4. Fetch The Bolt Cutters - Fiona Apple
In what was made to be one of the most timeless albums of all time, Fiona Apple created one of the most liberating records of the year. Living in an unapologetic world, Apple expresses her rage and desperation through her personal struggles. 'Fetch The Bolt Cutters' compiles stories of abusive relationships, undeniable lovers, and a dash of feminism. What almost seems to be a poetic reading, Apple provides a sensation of assertiveness with its visceral sound play. Taking sounds bits recorded from her own home, the album gives listeners abstract beats that are surprisingly pleasureful.

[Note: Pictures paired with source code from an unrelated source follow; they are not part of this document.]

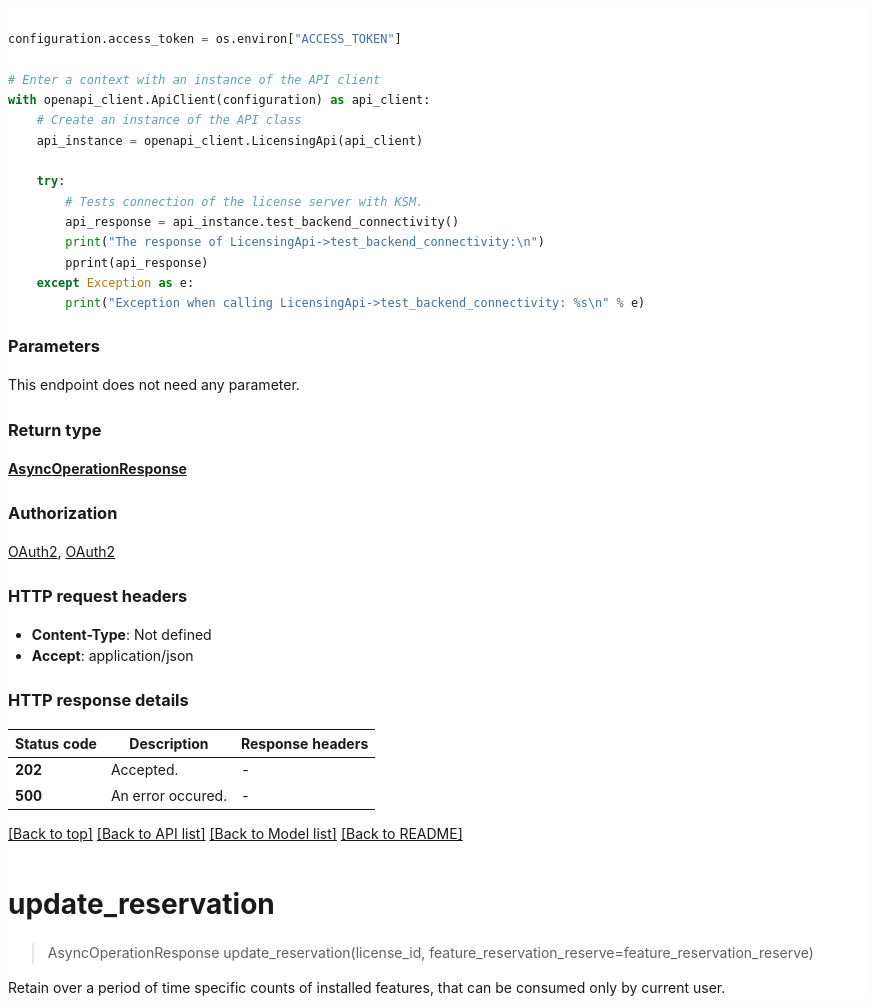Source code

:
 ```python

configuration.access_token = os.environ["ACCESS_TOKEN"]

# Enter a context with an instance of the API client
with openapi_client.ApiClient(configuration) as api_client:
    # Create an instance of the API class
    api_instance = openapi_client.LicensingApi(api_client)

    try:
        # Tests connection of the license server with KSM.
        api_response = api_instance.test_backend_connectivity()
        print("The response of LicensingApi->test_backend_connectivity:\n")
        pprint(api_response)
    except Exception as e:
        print("Exception when calling LicensingApi->test_backend_connectivity: %s\n" % e)
```



### Parameters

This endpoint does not need any parameter.

### Return type

[**AsyncOperationResponse**](AsyncOperationResponse.md)

### Authorization

[OAuth2](../README.md#OAuth2), [OAuth2](../README.md#OAuth2)

### HTTP request headers

 - **Content-Type**: Not defined
 - **Accept**: application/json

### HTTP response details

| Status code | Description | Response headers |
|-------------|-------------|------------------|
**202** | Accepted. |  -  |
**500** | An error occured. |  -  |

[[Back to top]](#) [[Back to API list]](../README.md#documentation-for-api-endpoints) [[Back to Model list]](../README.md#documentation-for-models) [[Back to README]](../README.md)

# **update_reservation**
> AsyncOperationResponse update_reservation(license_id, feature_reservation_reserve=feature_reservation_reserve)

Retain over a period of time specific counts of installed features, that can be consumed only by current user. 

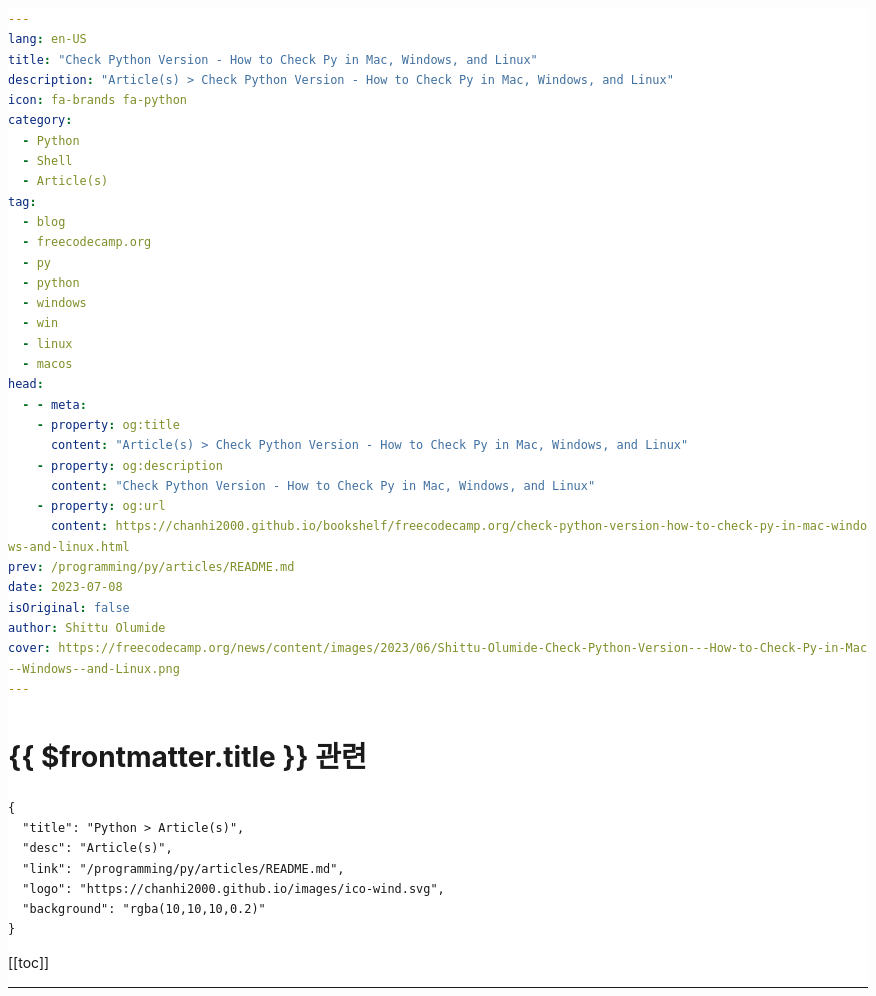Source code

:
 ```yaml
---
lang: en-US
title: "Check Python Version - How to Check Py in Mac, Windows, and Linux"
description: "Article(s) > Check Python Version - How to Check Py in Mac, Windows, and Linux"
icon: fa-brands fa-python
category: 
  - Python
  - Shell
  - Article(s)
tag: 
  - blog
  - freecodecamp.org
  - py
  - python
  - windows
  - win
  - linux
  - macos
head:
  - - meta:
    - property: og:title
      content: "Article(s) > Check Python Version - How to Check Py in Mac, Windows, and Linux"
    - property: og:description
      content: "Check Python Version - How to Check Py in Mac, Windows, and Linux"
    - property: og:url
      content: https://chanhi2000.github.io/bookshelf/freecodecamp.org/check-python-version-how-to-check-py-in-mac-windows-and-linux.html
prev: /programming/py/articles/README.md
date: 2023-07-08
isOriginal: false
author: Shittu Olumide
cover: https://freecodecamp.org/news/content/images/2023/06/Shittu-Olumide-Check-Python-Version---How-to-Check-Py-in-Mac--Windows--and-Linux.png
---
```


# {{ $frontmatter.title }} 관련

```component VPCard
{
  "title": "Python > Article(s)",
  "desc": "Article(s)",
  "link": "/programming/py/articles/README.md",
  "logo": "https://chanhi2000.github.io/images/ico-wind.svg",
  "background": "rgba(10,10,10,0.2)"
}
```

[[toc]]

---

3. The Slow Rush - Tame Impala
This album seems like it was released a lifetime ago, when alas 'twas only back in February that fans were blessed with the latest from Tame Impala. What can be marked as one of the most experimental albums in Parker's discography, The Slow Rush re-awakens a longing for an electronic setting that fans haven't received since 2015. With 'Currents' (his previous record) being released over 5 years ago, time seems extraneous when listening to 'The Slow Rush'. Parker proves that when enough time is taken to make an album, it can truly blossom into a work of art. Proving his trademark sound, it's an undeniable moment when you listen to a Tame Impala track. Familiar at times, 'The Slow Rush' gives an eclectic perspective when it gives glimpses into a past self. Each song tells its own story lyrically and solely instrumental at times. While it lacks his signature guitar strokes, he makes up for it when introduced to his retro electronic composition.
2. Chromatica - Lady Gaga
In what is arguably one of the most vulnerable bodies of work by Lady Gaga, 'Chromatica' proves to be undeniably raw. Tackling issues like mental health, addiction, and feminism, it's also rich in its audacious production. From start to finish, Gaga gives listeners an infectious rage of self-love and promise, really exploring the acceptance of being flawed. Thanks to producer BloodPop, 'Chromatica' masks all the sorrow through its stupendous composition. The album features collaborations with Sir Elton John, Ariana Grande, and BLACKPINK, all big names this year. Combining upbeat pop with downright sad lyrics, Gaga takes you on quite the emotional rollercoaster.
1. folklore - Taylor Swift
This album marks Taylor Swift's first album, not from her point of view. In a refreshed approach to songwriting Swift exceeds all expectations on 'folklore'. Completing an entire record in quarantine over what seemed like a couple of months, Swift is masterful in the art of album making. The whole project is a cohesive body of work taken straight out of many diaries. With only a year gap between the release of 'Lover' and 'folklore', the album serves as a reminder that not only is Taylor Swift a pop-star, she is a stellar songwriter. While 'folklore' is a much more muted album in comparison to Swift's previous projects, each chapter of the album takes you through a warm journey of love and anguish. In a glorious duet with Bon Iver's Justin Vernon, the duo created one of the standout tracks on this album. Screaming silent accusations across one another's table, the song aches in betrayal. You can see the amount of growth Swift has had over the years, and it shows in her songwriting. Blending fictional stories with real ones, Swift has forged her own path during this quarantine. Abandoning her own stories, she shines a spotlight on others while creating beautiful ballads.